Case Famiglia, operatori in sciopero della fame

“Se non arrivano i pagamenti chiuderemo entro un mese”.

casa-famigliaI responsabili delle comunità educative per minori in sciopero della fame, la decisione dopo aver appreso che case famiglia, semi convitti e centri territoriali per minori non si vedranno liquidati i crediti con il Comune di Napoli neppure dopo l’arrivo dei primi trasferimenti statali. “Se non verranno effettuati i pagamenti non avremmo altra scelta che la chiusura e la riconsegna dei bambini alla responsabilità del sindaco”, attaccano gli operatori.

La vertenza tra Comune di Napoli e operatori delle comunità educative è giunta ormai al terzo anno.

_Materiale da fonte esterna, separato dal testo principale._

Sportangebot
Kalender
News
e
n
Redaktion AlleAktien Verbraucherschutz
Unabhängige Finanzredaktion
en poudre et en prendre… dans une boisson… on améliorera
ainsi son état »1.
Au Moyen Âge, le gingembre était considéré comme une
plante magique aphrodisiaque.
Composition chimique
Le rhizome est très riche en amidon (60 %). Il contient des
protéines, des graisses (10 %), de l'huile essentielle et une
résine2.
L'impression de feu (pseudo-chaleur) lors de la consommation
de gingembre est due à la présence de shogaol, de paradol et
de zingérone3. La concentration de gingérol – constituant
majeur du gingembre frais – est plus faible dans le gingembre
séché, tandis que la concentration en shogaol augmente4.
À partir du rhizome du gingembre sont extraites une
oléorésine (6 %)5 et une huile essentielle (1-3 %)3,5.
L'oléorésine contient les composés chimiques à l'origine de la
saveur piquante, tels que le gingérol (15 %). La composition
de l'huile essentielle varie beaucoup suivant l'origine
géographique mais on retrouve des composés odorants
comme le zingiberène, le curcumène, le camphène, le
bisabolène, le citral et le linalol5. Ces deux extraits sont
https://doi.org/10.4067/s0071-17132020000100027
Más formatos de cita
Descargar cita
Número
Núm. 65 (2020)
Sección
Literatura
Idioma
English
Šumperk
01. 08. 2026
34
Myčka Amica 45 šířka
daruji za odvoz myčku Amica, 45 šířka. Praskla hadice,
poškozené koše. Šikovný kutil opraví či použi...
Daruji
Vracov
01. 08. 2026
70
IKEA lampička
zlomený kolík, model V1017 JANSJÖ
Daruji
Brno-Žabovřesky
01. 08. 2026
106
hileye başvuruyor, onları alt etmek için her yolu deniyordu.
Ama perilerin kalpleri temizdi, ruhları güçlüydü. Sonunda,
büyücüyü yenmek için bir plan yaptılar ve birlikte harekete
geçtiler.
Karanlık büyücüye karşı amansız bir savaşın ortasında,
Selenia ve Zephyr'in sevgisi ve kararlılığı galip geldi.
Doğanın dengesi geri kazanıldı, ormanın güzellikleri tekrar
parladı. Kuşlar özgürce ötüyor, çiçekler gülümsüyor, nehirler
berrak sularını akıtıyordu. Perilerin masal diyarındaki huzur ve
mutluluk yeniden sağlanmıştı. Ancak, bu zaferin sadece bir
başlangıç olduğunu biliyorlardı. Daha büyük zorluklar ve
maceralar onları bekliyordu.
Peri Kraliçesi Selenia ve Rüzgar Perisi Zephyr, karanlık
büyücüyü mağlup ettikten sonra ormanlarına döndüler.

La nomina di Roberta Gaeta, responsabile di case famiglia e tra le più attive nel comitato “Il welfare non è un lusso”, all’assessorato alle Politiche Sociali sembrava aver aperto uno spiraglio. Ma la questione evidentemente non investe solo l'assessorato: la mancanza di risposte da parte dell’amministrazione sui tempi di liquidazione dei crediti ha riacceso la protesta. “Proprio perché viene dalla nostra realtà chiediamo all’assessore di non prendere altro tempo e di provvedere ai pagamenti”, dice Luigi Isaia, responsabile della casa famiglia Il Germoglio che ospita 6 minori, allontanati dalle famiglie su decisione del Tribunale. E’ tra i primi dieci operatori ad aver annunciato uno sciopero della fame ad oltranza: “Non abbiamo altra scelta”, spiega, “almeno 20 comunità saranno costrette a chiudere entro luglio e a riconsegnare i minori alla responsabilità del sindaco”.

L’arrivo della prima tranche di finanziamenti statali, legati al Salva imprese e al Salva Napoli, circa 56 milioni di euro, non darà l’auspicata boccata d’ossigeno alle case famiglia, che non ricevono pagamenti da circa due anni e sono sovra indebitate con le banche. Per i 12 milioni dovuti alle Case Famiglia e i circa 10 destinati ai semi convitti non sono stati preparati gli atti di liquidazione, e di conseguenza restano voci fuori dal cronologico. Di conseguenza non liquidabili. “Chiediamo almeno che ci vengano riconosciuti almeno i 5 milioni di euro che ci sono dovuti per il 2010”, continua Isaia, “Ci dicono che gli uffici tecnici preposti alla rendicontazione sono oberati di lavoro e privi di personale. Ma non possiamo essere noi a pagare per l’incapacità di gestione e organizzazione della macchina burocratica”.  

Altra questione è quella relativa ai servizi “finanziati”, quelli cioè fuori cronologico e attivati direttamente con fondi statali: “I soldi sono arrivati al Comune da alcuni mesi, ma ancora non ci sono trasferiti. Vorremmo capire il perché”, denunciano i referenti della protesta. “I nostri servizi rientrano nel cronologico dei servizi cosiddetti indispensabili, se de Magistris decide di favorire altri creditori, ignorando completamente le nostre istanze, sta compiendo una scelta politica precisa a danno del welfare cittadino”, attacca Isaia. Oggi (lunedì 10 giugno) comincia un presidio di protesta a palazzo San Giacomo. Intanto la Giunta comunale, su proposta della Gaeta, ha deciso di istituire “Un tavolo della crisi del Terzo settore” con “l’obiettivo”, spiega l’assessore al Welfare  di attuare un costante confronto tra l'amministrazione comunale e alcuni rappresentanti del privato sociale per garantire forme di partecipazione e consultazione sulla programmazione”. Un’apertura che come la nomina di un assessore tecnico non sembra allentare la tensione.